Speciation of Nickel in a Hyperaccumulating Plant by High-Performance Liquid Chromatography−Inductively Coupled Plasma Mass Spectrometry and Electrospray MS/MS Assisted by Cloning Using Yeast Complementation

• Published in: Analytical chemistry (Washington) Vol. 75; no. 11; pp. 2740 - 2745
• Main Authors: Vacchina, Véronique, Mari, Stéphane, Czernic, Pierre, Marquès, Laurence, Pianelli, Katia, Schaumlöffel, Dirk, Lebrun, Michel, Łobiński, Ryszard
• Format: Journal Article
• Language: English
• Published: Washington, DC American Chemical Society 01.06.2003
• Subjects: Analytical chemistry; Biological and medical sciences; Chemical Sciences; Chromatography, High Pressure Liquid - methods; Cloning, Molecular; Diverse techniques; DNA, Complementary - analysis; Fundamental and applied biological sciences. Psychology; Gene Library; Genetic Complementation Test; Mass Spectrometry - methods; Molecular and cellular biology; Nickel - analysis; Nickel - chemistry; Nickel - metabolism; Saccharomyces cerevisiae - genetics; Saccharomyces cerevisiae - metabolism; Spectrometry, Mass, Electrospray Ionization; Thlaspi - genetics; Thlaspi - metabolism; Cell cloning; Plasma; Yeast; Mass spectrometry MS/MS; Liquid chromatography; Complementation; Nickel; Electrospray
• ISSN: 0003-2700; 1520-6882
• DOI: 10.1021/ac020704m

A novel analytical approach based on a combination of multidimensional hyphenated techniques and cloning of the Ni-resistance gene using yeast complementation screens was developed for the identification of nickel species in a Thlaspi caerulescens hyperaccumulating plant.
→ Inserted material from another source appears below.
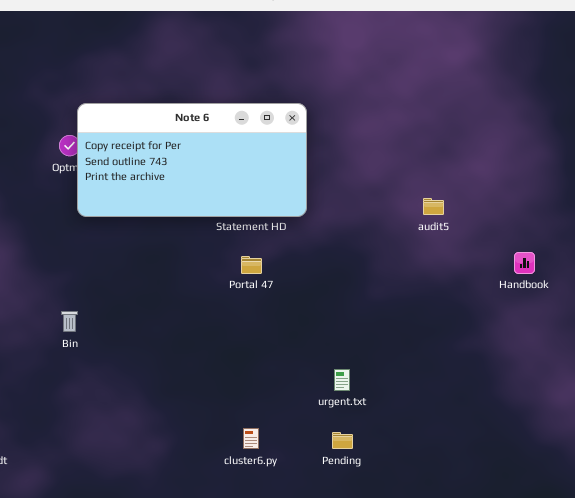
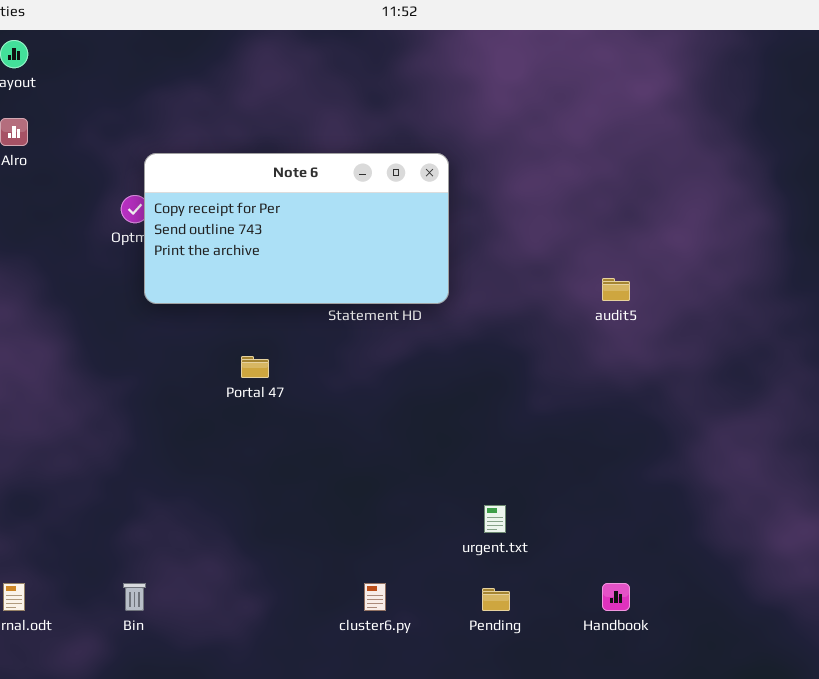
Handbook: [514,252,535,274] -> [602,583,630,611], moved
Portal 47: [241,256,262,274] -> [241,356,269,378], moved
Bin: [61,311,78,332] -> [123,583,146,611], moved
The presence of an unknown strong Ni complex was demonstrated by size exclusion HPLC−capillary electrophoresis with ICPMS detection. The Ni-containing peak was characterized by electrospray MS (m/z 360) and shown by collision-induced dissociation MS to be a chelate with a tricarboxylic amino acid ligand. To identify the species and demonstrate its functional character, a cDNA library was constructed from T. caerulescens, expressed in the yeast, and screened on a toxic Ni2+ medium. The extract from the surviving transformant culture gave identical HPLC−ICPMS, CZE−ICPMS, and ES MS/MS data and contained a cDNA insert homologous to the nicotianamine synthase gene. This observation allowed the identification of nicotianamine as the nickel-binding ligand. The presence of the Ni−nicotianamine complex was ultimately demonstrated by comparing tandem mass spectra of the plant and yeast extracts with those of a synthetic standard.